La grande surprise du projet de règlement c’est que le ministère des Finances n’a pas voulu s’attaquer à la taxe sur les courtiers, qui fut d’ailleurs à l’origine de l’annulation du précédent règlement sur les taxes en 2012 (c’est un courtier qui avait engagé un recours devant le Tribunal administratif). Le Commissariat avait voulu faire passer la pilule via un règlement d’urgence, sans le justifier ni consulter personne, mis à part l’Association luxembourgeoise des assurances, qui ne représente d’ailleurs que les intérêts partiels du secteur et en tout cas pas ceux des courtiers. Mal lui en prit, le Tribunal balaya le règlement dans un impitoyable jugement (sans appel) du 14 novembre 2013.

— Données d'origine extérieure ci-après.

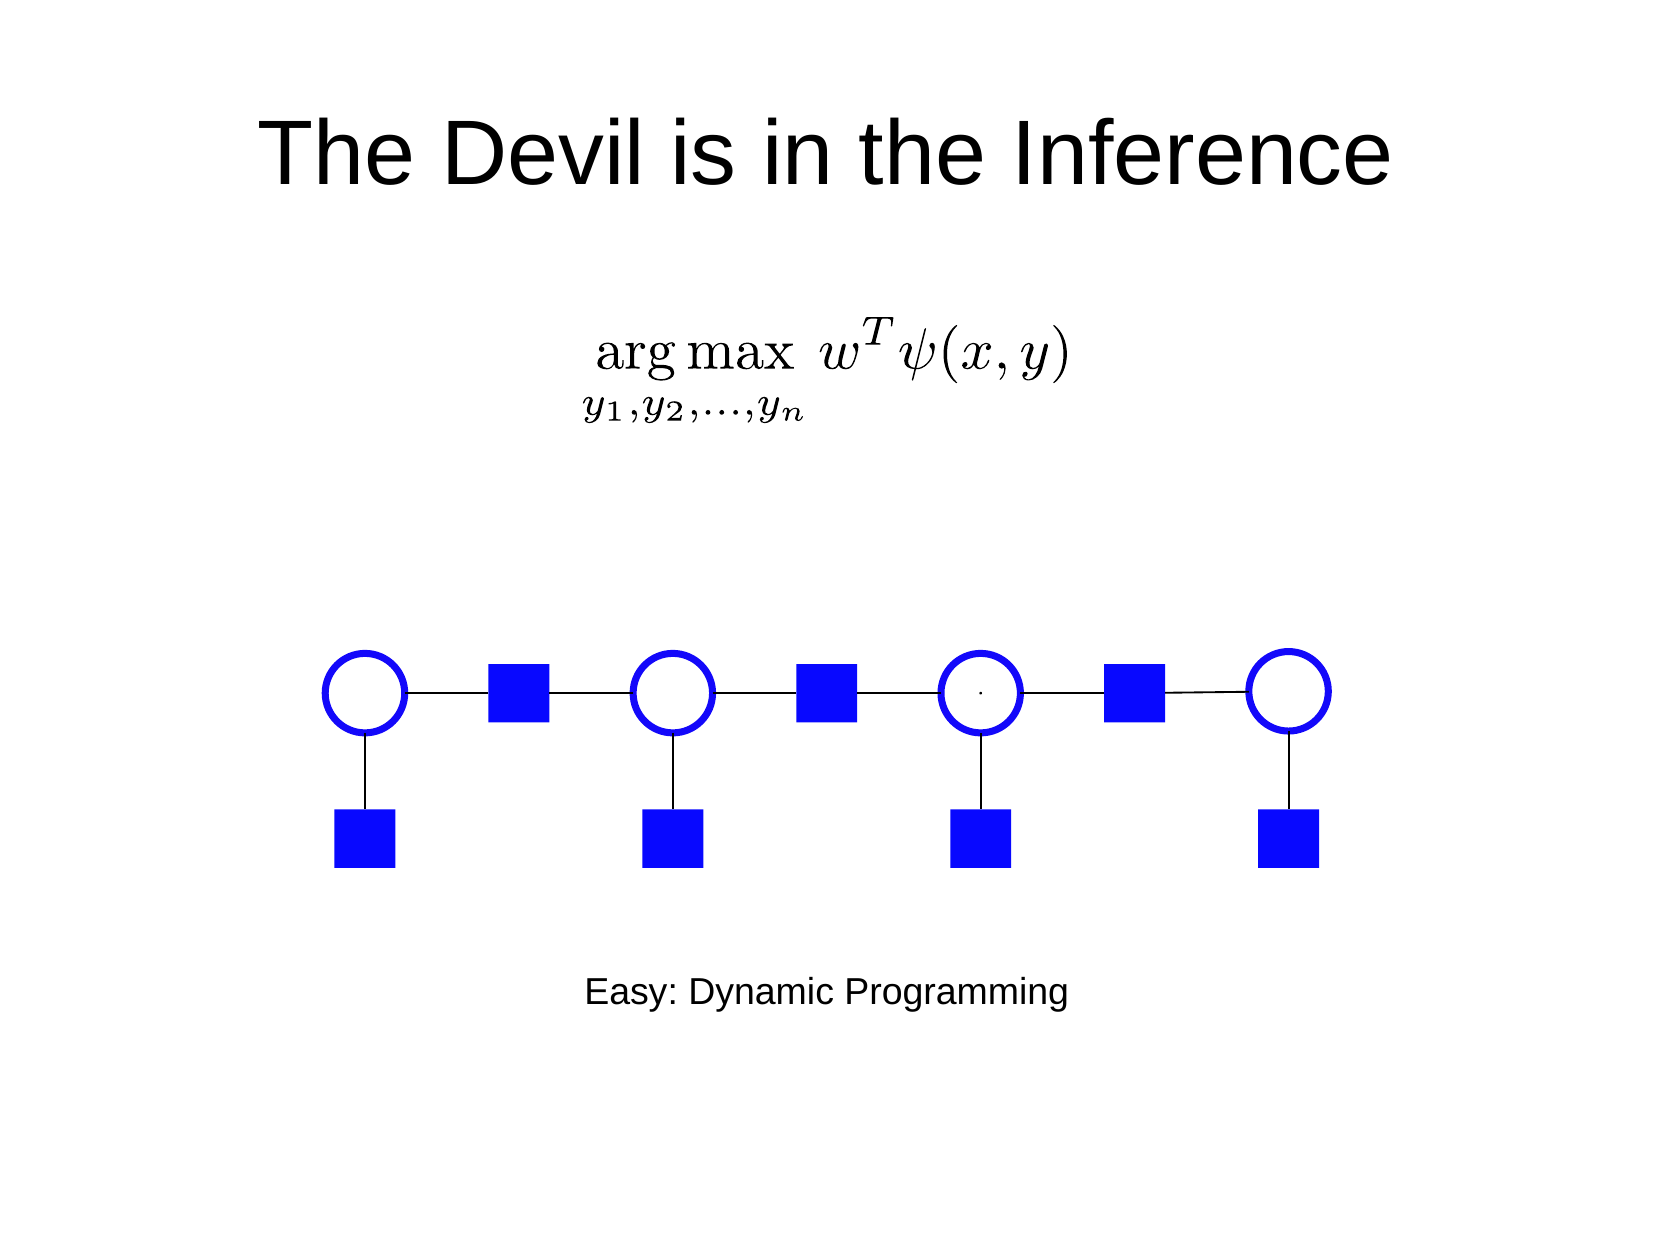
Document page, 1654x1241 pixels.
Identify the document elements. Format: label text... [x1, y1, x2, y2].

title The Devil is in the Inference [82, 49, 1571, 257]
text_box Easy: Dynamic Programming [564, 963, 1090, 1021]
text_box [580, 316, 1073, 424]
picture [321, 531, 1332, 976]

Interrogations sur le niveau des taxes

Pour ne pas se brûler les doigts, les autorités laissent donc en suspens les professionnels du courtage d’assurances. Le calcul de la taxe qui doit leur être appliquée est trop compliqué et il faut du temps, et sans doute aussi des consultations, avant de leur imposer des montants qui risquent encore de les faire sortir de leurs gonds. «Plutôt que de reconduire, comme pour les autres catégories d’entités surveillées, purement et simplement les dispositions du règlement annulé», lit-on à l’exposé des motifs du projet de règlement, «il a dès lors été jugé opportun d’étudier également d’autres modalités de fixation des taxes dues par les courtiers. Un nouveau texte concernant ces professionnels sera proposé plus tard dans l’année.» Il s’agira surtout de vérifier si la contribution des courtiers, initialement fixée à 600 euros, est «adéquate».

Le texte souligne d’ailleurs que chaque sous-secteur «finance par ses contributions les coûts que nécessite sa propre surveillance», choix dont se félicite d’ailleurs la Chambre de commerce dans son avis du 12 février. L’organisation patronale s’interroge néanmoins sur la légalité de l’effet rétroactif du futur règlement grand-ducal qui permettra aux CAA de récupérer les taxes de 2012 dont la base légale avait été mise en cause. Or, le régulateur a déjà encaissé les contributions pour 2012 et même 2013, alors que la loi de base sur le fonctionnement du Commissariat ne prévoit pas la possibilité d’une telle rétroactivité. Attendons ce qu’en dira le Conseil d’État, qui, cette fois, aura aussi son mot à dire.